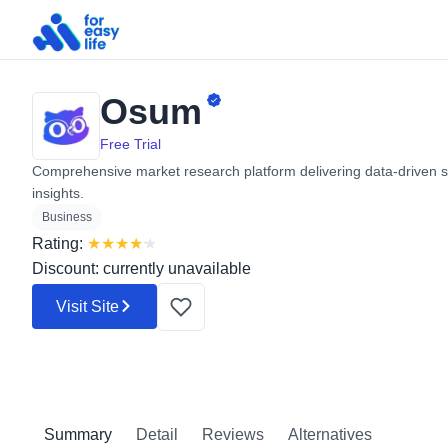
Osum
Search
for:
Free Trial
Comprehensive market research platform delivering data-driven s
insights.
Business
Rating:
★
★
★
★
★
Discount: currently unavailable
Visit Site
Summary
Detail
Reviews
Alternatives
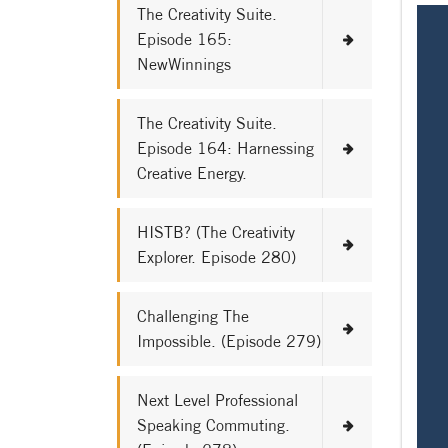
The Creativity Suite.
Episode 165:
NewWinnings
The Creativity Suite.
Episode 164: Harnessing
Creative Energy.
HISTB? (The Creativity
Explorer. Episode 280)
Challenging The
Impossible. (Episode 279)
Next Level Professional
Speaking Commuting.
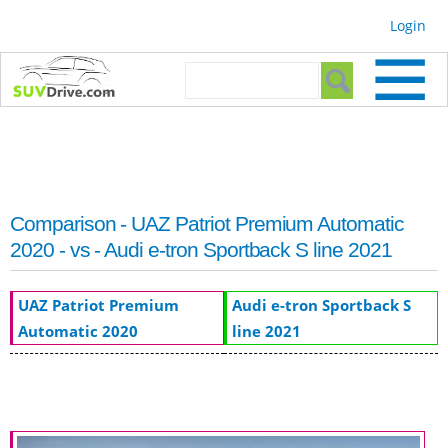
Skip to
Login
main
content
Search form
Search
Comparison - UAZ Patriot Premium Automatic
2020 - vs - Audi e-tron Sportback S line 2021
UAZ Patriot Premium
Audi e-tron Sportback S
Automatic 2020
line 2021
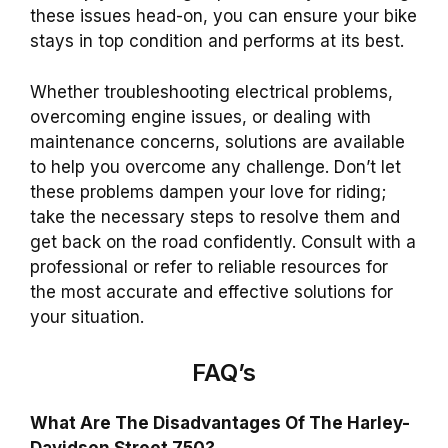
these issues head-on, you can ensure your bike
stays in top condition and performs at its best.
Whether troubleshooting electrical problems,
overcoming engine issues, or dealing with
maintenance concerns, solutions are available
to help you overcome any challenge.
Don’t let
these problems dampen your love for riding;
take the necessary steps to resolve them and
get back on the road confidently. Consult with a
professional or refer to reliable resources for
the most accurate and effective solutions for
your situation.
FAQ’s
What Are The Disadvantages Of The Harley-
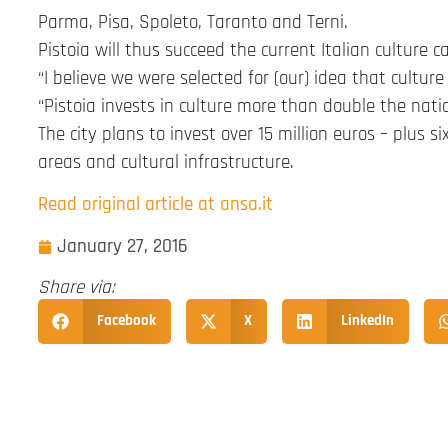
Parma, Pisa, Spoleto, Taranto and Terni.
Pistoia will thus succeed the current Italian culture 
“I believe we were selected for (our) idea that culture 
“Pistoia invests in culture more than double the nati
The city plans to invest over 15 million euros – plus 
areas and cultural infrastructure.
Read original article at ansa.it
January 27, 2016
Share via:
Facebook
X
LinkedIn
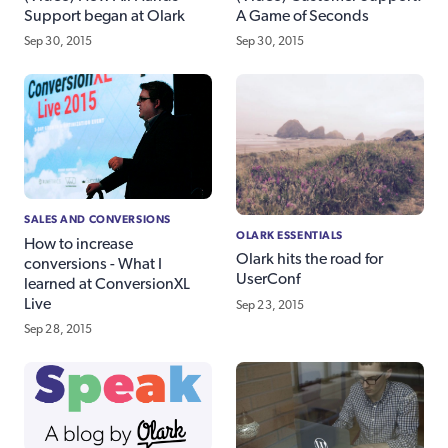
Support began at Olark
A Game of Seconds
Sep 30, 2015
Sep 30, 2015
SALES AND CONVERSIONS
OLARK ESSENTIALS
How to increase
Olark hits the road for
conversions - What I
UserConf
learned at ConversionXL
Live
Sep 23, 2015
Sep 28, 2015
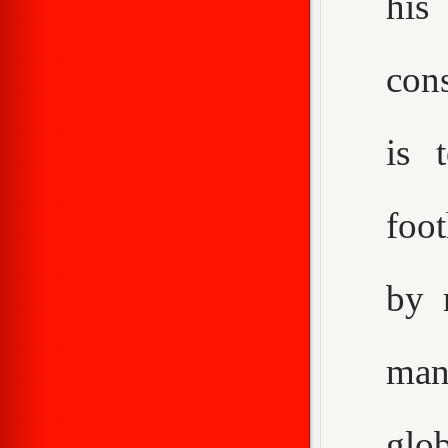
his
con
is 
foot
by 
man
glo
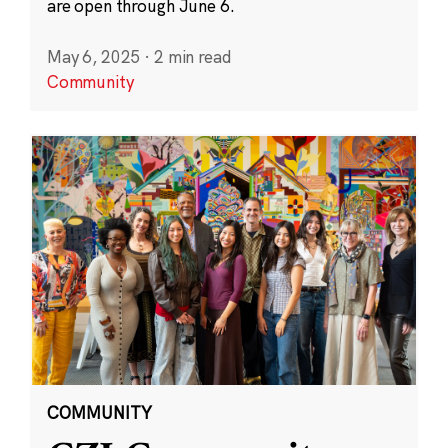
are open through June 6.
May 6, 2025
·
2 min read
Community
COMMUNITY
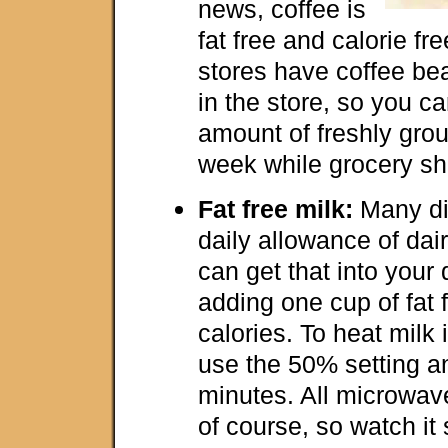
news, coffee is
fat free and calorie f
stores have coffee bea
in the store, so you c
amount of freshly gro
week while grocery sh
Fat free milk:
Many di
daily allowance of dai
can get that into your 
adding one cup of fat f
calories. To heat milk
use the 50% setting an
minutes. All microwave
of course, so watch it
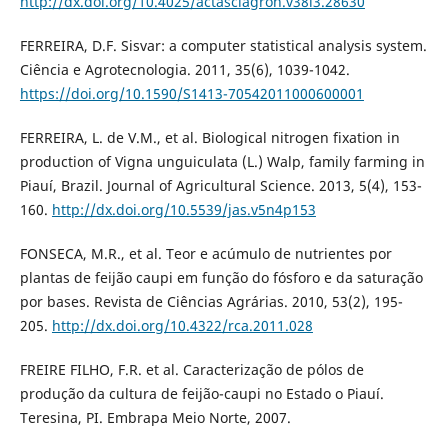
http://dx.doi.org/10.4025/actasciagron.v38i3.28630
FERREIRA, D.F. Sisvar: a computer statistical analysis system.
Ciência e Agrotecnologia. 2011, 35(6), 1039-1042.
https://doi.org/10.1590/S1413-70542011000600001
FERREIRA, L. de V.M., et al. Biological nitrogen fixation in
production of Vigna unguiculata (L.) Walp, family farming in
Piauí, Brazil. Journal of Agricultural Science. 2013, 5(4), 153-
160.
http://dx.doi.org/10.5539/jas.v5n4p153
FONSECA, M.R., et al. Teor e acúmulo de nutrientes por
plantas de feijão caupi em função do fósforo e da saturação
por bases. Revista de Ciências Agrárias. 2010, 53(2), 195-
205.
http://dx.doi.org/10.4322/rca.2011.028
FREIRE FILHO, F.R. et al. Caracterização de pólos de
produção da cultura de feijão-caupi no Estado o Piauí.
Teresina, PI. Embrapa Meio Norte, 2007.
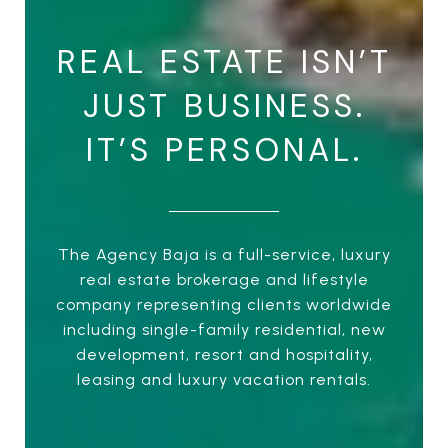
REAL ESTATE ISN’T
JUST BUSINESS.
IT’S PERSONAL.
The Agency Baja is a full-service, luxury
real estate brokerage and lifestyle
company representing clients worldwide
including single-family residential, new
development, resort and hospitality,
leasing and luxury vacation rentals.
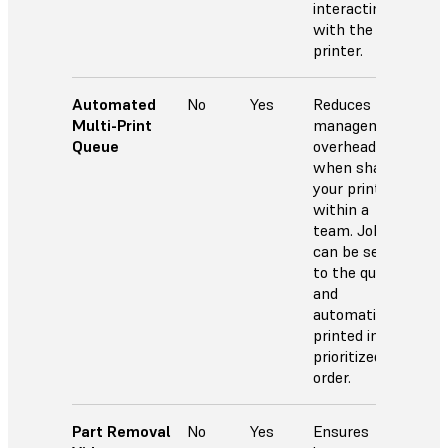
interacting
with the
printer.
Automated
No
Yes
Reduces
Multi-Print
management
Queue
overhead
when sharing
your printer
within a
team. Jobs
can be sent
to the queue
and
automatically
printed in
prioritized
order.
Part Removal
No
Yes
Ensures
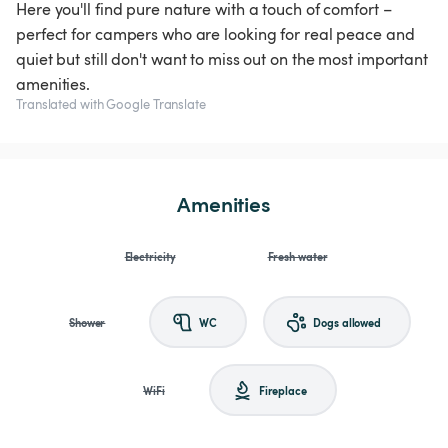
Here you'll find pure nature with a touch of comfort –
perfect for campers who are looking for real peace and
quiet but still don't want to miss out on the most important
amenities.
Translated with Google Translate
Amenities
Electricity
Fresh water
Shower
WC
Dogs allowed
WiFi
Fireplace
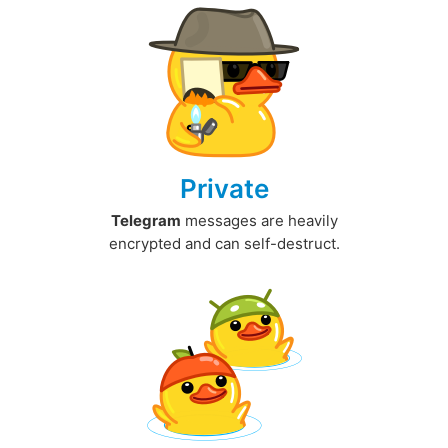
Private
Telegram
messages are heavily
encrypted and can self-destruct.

***

Convert every line of text read from the rows above into a Markdown table with the columns Line and Text. Number each line, omit blank lines, and leave the pictures out of the answer.

● Response area
| Line | Text |
|---|---|
| 1 | Osum |
| 2 | Search |
| 3 | for: |
| 4 | Free Trial |
| 5 | Comprehensive market research platform delivering data-driven s |
| 6 | insights. |
| 7 | Business |
| 8 | Rating: |
| 9 | ★ |
| 10 | ★ |
| 11 | ★ |
| 12 | ★ |
| 13 | ★ |
| 14 | Discount: currently unavailable |
| 15 | Visit Site |
| 16 | Summary |
| 17 | Detail |
| 18 | Reviews |
| 19 | Alternatives |
| 20 | The Creativity Suite. |
| 21 | Episode 165: |
| 22 | NewWinnings |
| 23 | The Creativity Suite. |
| 24 | Episode 164: Harnessing |
| 25 | Creative Energy. |
| 26 | HISTB? (The Creativity |
| 27 | Explorer. Episode 280) |
| 28 | Challenging The |
| 29 | Impossible. (Episode 279) |
| 30 | Next Level Professional |
| 31 | Speaking Commuting. |
| 32 | Skip to |
| 33 | Login |
| 34 | main |
| 35 | content |
| 36 | Search form |
| 37 | Search |
| 38 | Comparison - UAZ Patriot Premium Automatic |
| 39 | 2020 - vs - Audi e-tron Sportback S line 2021 |
| 40 | UAZ Patriot Premium |
| 41 | Audi e-tron Sportback S |
| 42 | Automatic 2020 |
| 43 | line 2021 |
| 44 | these issues head-on, you can ensure your bike |
| 45 | stays in top condition and performs at its best. |
| 46 | Whether troubleshooting electrical problems, |
| 47 | overcoming engine issues, or dealing with |
| 48 | maintenance concerns, solutions are available |
| 49 | to help you overcome any challenge. |
| 50 | Don’t let |
| 51 | these problems dampen your love for riding; |
| 52 | take the necessary steps to resolve them and |
| 53 | get back on the road confidently. Consult with a |
| 54 | professional or refer to reliable resources for |
| 55 | the most accurate and effective solutions for |
| 56 | your situation. |
| 57 | FAQ’s |
| 58 | What Are The Disadvantages Of The Harley- |
| 59 | Parma, Pisa, Spoleto, Taranto and Terni. |
| 60 | Pistoia will thus succeed the current Italian culture  |
| 61 | “I believe we were selected for (our) idea that culture  |
| 62 | “Pistoia invests in culture more than double the nati |
| 63 | The city plans to invest over 15 million euros – plus  |
| 64 | areas and cultural infrastructure. |
| 65 | Read original article at ansa.it |
| 66 | January 27, 2016 |
| 67 | Share via: |
| 68 | Facebook |
| 69 | X |
| 70 | LinkedIn |
| 71 | Support began at Olark |
| 72 | A Game of Seconds |
| 73 | Sep 30, 2015 |
| 74 | Sep 30, 2015 |
| 75 | SALES AND CONVERSIONS |
| 76 | OLARK ESSENTIALS |
| 77 | How to increase |
| 78 | Olark hits the road for |
| 79 | conversions - What I |
| 80 | UserConf |
| 81 | learned at ConversionXL |
| 82 | Live |
| 83 | Sep 23, 2015 |
| 84 | Sep 28, 2015 |
| 85 | his |
| 86 | con |
| 87 | is  |
| 88 | foot |
| 89 | by  |
| 90 | man |
| 91 | glo |
| 92 | are open through June 6. |
| 93 | May 6, 2025 |
| 94 | · |
| 95 | 2 min read |
| 96 | Community |
| 97 | COMMUNITY |
| 98 | news, coffee is |
| 99 | fat free and calorie f |
| 100 | stores have coffee bea |
| 101 | in the store, so you c |
| 102 | amount of freshly gro |
| 103 | week while grocery sh |
| 104 | Fat free milk: |
| 105 | Many di |
| 106 | daily allowance of dai |
| 107 | can get that into your  |
| 108 | adding one cup of fat f |
| 109 | calories. To heat milk |
| 110 | use the 50% setting an |
| 111 | minutes. All microwave |
| 112 | of course, so watch it |
| 113 | http://dx.doi.org/10.4025/actasciagron.v38i3.28630 |
| 114 | FERREIRA, D.F. Sisvar: a computer statistical analysis system. |
| 115 | Ciência e Agrotecnologia. 2011, 35(6), 1039-1042. |
| 116 | https://doi.org/10.1590/S1413-70542011000600001 |
| 117 | FERREIRA, L. de V.M., et al. Biological nitrogen fixation in |
| 118 | production of Vigna unguiculata (L.) Walp, family farming in |
| 119 | Piauí, Brazil. Journal of Agricultural Science. 2013, 5(4), 153- |
| 120 | 160. |
| 121 | http://dx.doi.org/10.5539/jas.v5n4p153 |
| 122 | FONSECA, M.R., et al. Teor e acúmulo de nutrientes por |
| 123 | plantas de feijão caupi em função do fósforo e da saturação |
| 124 | por bases. Revista de Ciências Agrárias. 2010, 53(2), 195- |
| 125 | 205. |
| 126 | http://dx.doi.org/10.4322/rca.2011.028 |
| 127 | FREIRE FILHO, F.R. et al. Caracterização de pólos de |
| 128 | produção da cultura de feijão-caupi no Estado o Piauí. |
| 129 | Teresina, PI. Embrapa Meio Norte, 2007. |
| 130 | REAL ESTATE ISN’T |
| 131 | JUST BUSINESS. |
| 132 | IT’S PERSONAL. |
| 133 | The Agency Baja is a full-service, luxury |
| 134 | real estate brokerage and lifestyle |
| 135 | company representing clients worldwide |
| 136 | including single-family residential, new |
| 137 | development, resort and hospitality, |
| 138 | leasing and luxury vacation rentals. |
| 139 | interacting |
| 140 | with the |
| 141 | printer. |
| 142 | Automated |
| 143 | No |
| 144 | Yes |
| 145 | Reduces |
| 146 | Multi-Print |
| 147 | management |
| 148 | Queue |
| 149 | overhead |
| 150 | when sharing |
| 151 | your printer |
| 152 | within a |
| 153 | team. Jobs |
| 154 | can be sent |
| 155 | to the queue |
| 156 | and |
| 157 | automatically |
| 158 | printed in |
| 159 | prioritized |
| 160 | order. |
| 161 | Part Removal |
| 162 | No |
| 163 | Yes |
| 164 | Ensures |
| 165 | Here you'll find pure nature with a touch of comfort – |
| 166 | perfect for campers who are looking for real peace and |
| 167 | quiet but still don't want to miss out on the most important |
| 168 | amenities. |
| 169 | Translated with Google Translate |
| 170 | Amenities |
| 171 | Electricity |
| 172 | Fresh water |
| 173 | Shower |
| 174 | WC |
| 175 | Dogs allowed |
| 176 | WiFi |
| 177 | Fireplace |
| 178 | Private |
| 179 | Telegram |
| 180 | messages are heavily |
| 181 | encrypted and can self-destruct. |